In addition to the previously reported capability of limonene to act as ^•OH, ^•NO₃, and O₃ scavenger, it also reacts with ^•OCH₃, ^•OBr, ^•SH, ^•OOH, and ^•OOCH₃ radicals. Thus, it can be considered as a versatile tropospheric free radical deactivator.

Abstract

The reactions of limonene with various free radicals (^•OCH₃, ^•OBr, ^•SH, ^•OOH, and ^•OOCH₃) were investigated along the 273.15–312.15 K temperature range. To that purpose the density functional theory was used, at the M06-2X/6–311+g(d,p) level. Two reaction mechanisms, hydrogen atom transfer (HAT) and radical adduct formation (RAF) were considered.
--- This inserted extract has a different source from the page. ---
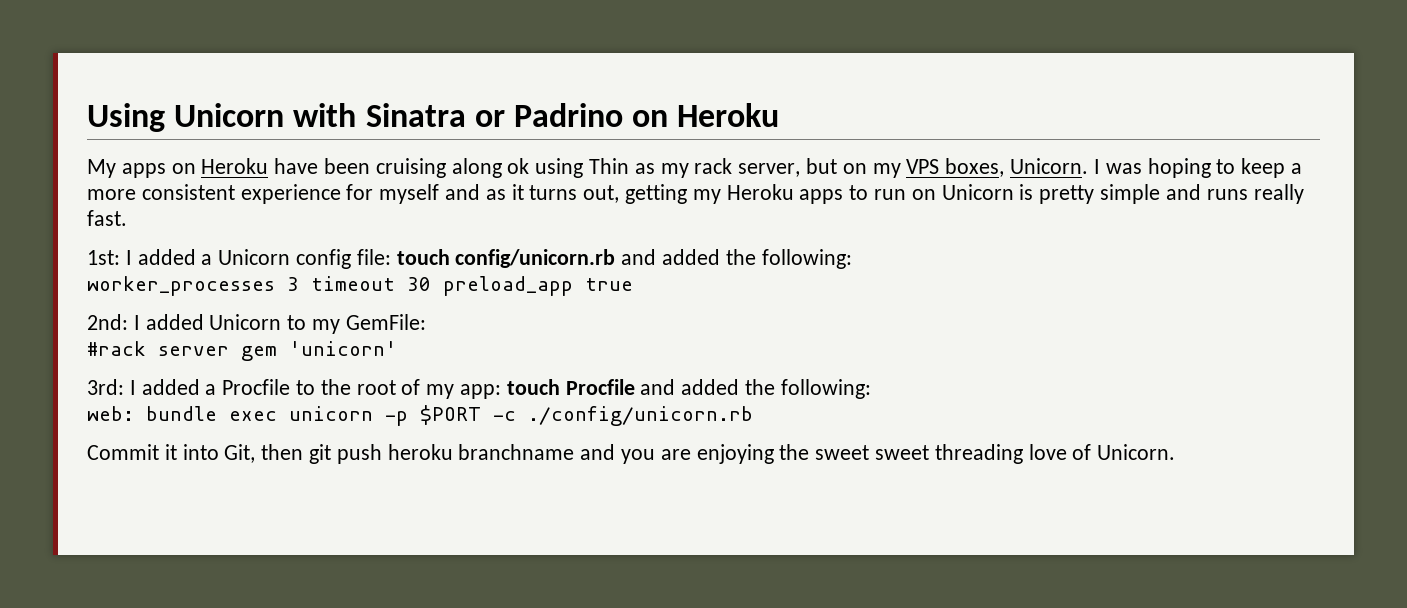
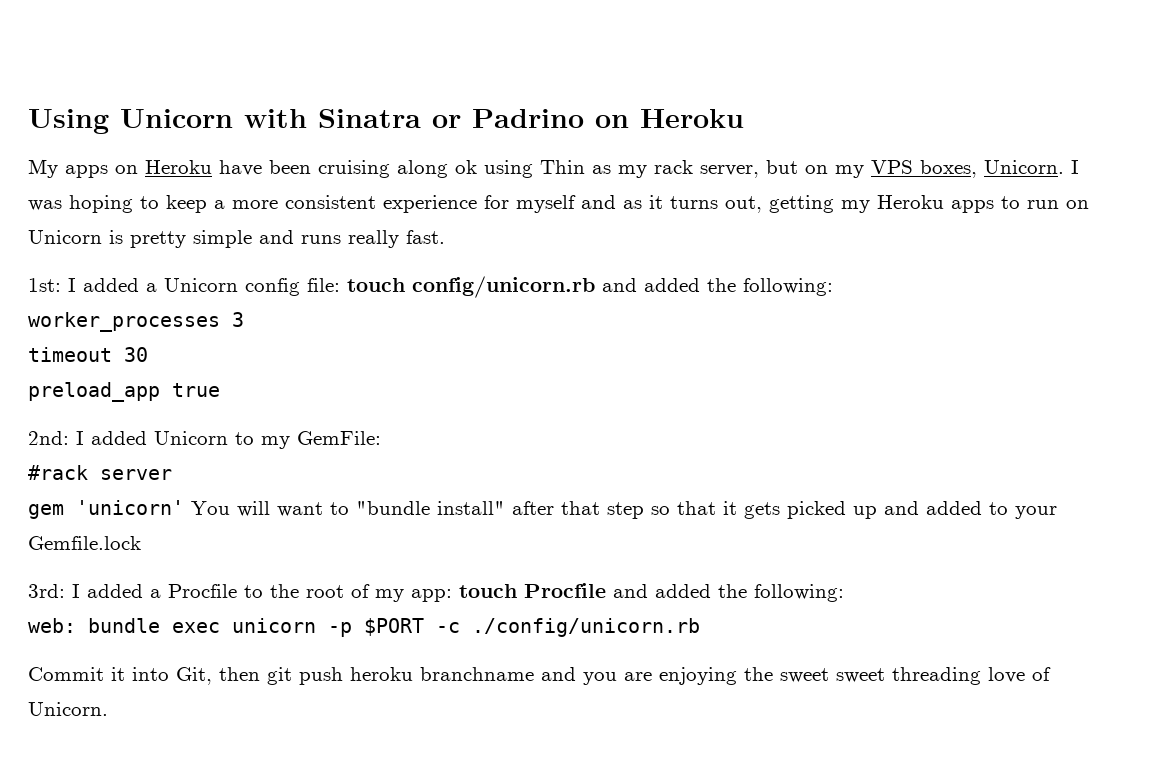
(299, 284) none -> (244, 319) //
(431, 284) none -> (148, 354) //
(229, 351) none -> (172, 474) //
(397, 348) none -> [191,501,1057,519] [28,536,141,550] You will want to "bundle install" after that step so that it gets picked up and added to your Gemfile.lock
It was found that the relative reactivity of the studied radicals toward limonene is: ^•SH > ^•OBr > ^•OCH₃ > ^•OOH > ^•OOCH₃. HAT was identified as the dominant mechanism for ^•OOH and ^•OOCH₃, while RAF contributes the most to the reactions involving ^•OCH₃, ^•OBr, and ^•SH. The obtained Arrhenius expressions are: k(^•OCH₃) = 1.58 × 10⁻¹³ e^−1.59/RT, k(^•OBr) = 3.55 × 10⁻¹² e^+1.82/RT, k(^•SH) = 3.30 × 10⁻¹¹ e^+0.79/RT, k(^•OOH) = 1.33 × 10⁻¹⁵ e^−5.99/RT, and k(^•OOCH₃) = 5.88 × 10⁻¹⁷ e^−6.26/RT. According to them, the reactions of ^•OBr and ^•SH become slower as temperature rises from 273.15 to 312.15 K, while for the other radicals the reactions rate increases with temperature. The subsequent tropospheric fate of the most abundant ^•OBr adduct was also investigated in the same temperature range, considering O₂ addition to this radical (step 2) and the reaction of the peroxyl radical yielded in this step 2 with NO. The latter is predicted to take place in two steps: the NO addition (3a) and the NO₂ elimination (3b). The corresponding Arrhenius expression are k ₂ = 3.56 × 10⁻¹⁵ e^+1.43/RT and k _3b = 1.35 × 10¹⁴ e^−31.65/RT. Step 3a was found to be barrierless. To our best knowledge, all the data provided here is reported for the first time. Thus, it would hopefully contribute to enhance the knowledge necessary for the full understanding (and accurate modeling) of the troposphere.